### Énoncé
D'après le texte sur les taxis-motos à Abidjan, dans quel pays l'entreprise Heetch exerce-t-elle dans le taxi ?

### Texte du document
Patrick Pederson, Directeur général Afrique de Heetch, a annoncé le probable lancement des taxis motos à Abidjan. Une information dénuée des règles de l’art qui contraste avec l’interdiction des taxis-motos émanant du ministère des transports. A moins que les autorités ivoiriennes ne veulent tuer entrepreneuriat local au profit des entreprises occidentales.
Interdire le transport via les taxis motos aux citoyens qui ne demandent qu’à gagner leur pain quotidien au profit d’un expatrié déjà établi dans d’autres pays. Cela semble être le choix du régime d’Abidjan. Alors qu’il interdit, début mai 2019, les moto-taxis, le régime Ouattara ‘‘finalise’’ un marché avec l’entreprise française Heetch, selon les propos du responsable de ladite entreprise.

« Le ministre des Transports invite tous les propriétaires et conducteurs de motos-taxis à Abidjan à procéder à l’arrêt immédiat de leurs activités sous peine de voir leurs moyens de transport être mis en fourrière, sans préjudice des amendes et sanctions pénales prévues par les textes en vigueur », précisait la note du ministre début mai 2019.
« La législation ivoirienne selon nos avocats, n’interdit pas les moto-taxis. Ce n’est pas illégal, ce n’est pas légal », réplique Patrick Pederson, Directeur général Afrique de Heetch qui a revèle qu’il finalise avec les autorités ivoiriennes, la faisabilité du projet.
Un deux poids deux mesures surprenant en cette année 2019 dite année du social. Autre fait marquant, l’entreprise Heetch exerce au Maroc dans le taxi et souhaite faire circuler des taxis motos ou tricycles à Abidjan.

(Données de repères squelettiques)
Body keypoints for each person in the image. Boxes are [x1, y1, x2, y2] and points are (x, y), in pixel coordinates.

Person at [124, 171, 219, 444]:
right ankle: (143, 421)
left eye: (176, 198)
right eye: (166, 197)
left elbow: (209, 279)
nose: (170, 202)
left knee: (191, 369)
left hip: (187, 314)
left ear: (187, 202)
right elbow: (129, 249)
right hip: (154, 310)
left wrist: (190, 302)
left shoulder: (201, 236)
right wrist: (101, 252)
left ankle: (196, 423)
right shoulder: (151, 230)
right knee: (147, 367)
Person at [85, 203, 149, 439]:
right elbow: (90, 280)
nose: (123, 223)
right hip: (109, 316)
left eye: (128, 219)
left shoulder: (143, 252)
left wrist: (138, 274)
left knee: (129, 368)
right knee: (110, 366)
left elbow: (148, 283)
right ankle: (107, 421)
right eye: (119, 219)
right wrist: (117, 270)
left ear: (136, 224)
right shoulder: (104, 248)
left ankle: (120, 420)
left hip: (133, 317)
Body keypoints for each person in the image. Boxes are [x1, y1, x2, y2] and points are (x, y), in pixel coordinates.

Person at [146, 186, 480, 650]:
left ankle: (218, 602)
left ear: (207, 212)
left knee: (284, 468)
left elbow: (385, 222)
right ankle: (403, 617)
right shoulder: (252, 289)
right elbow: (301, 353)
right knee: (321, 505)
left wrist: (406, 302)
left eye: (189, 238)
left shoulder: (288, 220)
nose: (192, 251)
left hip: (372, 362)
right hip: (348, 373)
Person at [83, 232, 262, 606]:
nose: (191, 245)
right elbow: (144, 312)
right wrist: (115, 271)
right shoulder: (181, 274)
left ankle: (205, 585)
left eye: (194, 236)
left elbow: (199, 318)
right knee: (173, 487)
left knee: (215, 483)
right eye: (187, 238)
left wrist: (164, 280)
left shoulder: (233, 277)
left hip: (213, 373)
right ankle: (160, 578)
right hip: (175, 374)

### Solution détaillée
Au Maroc.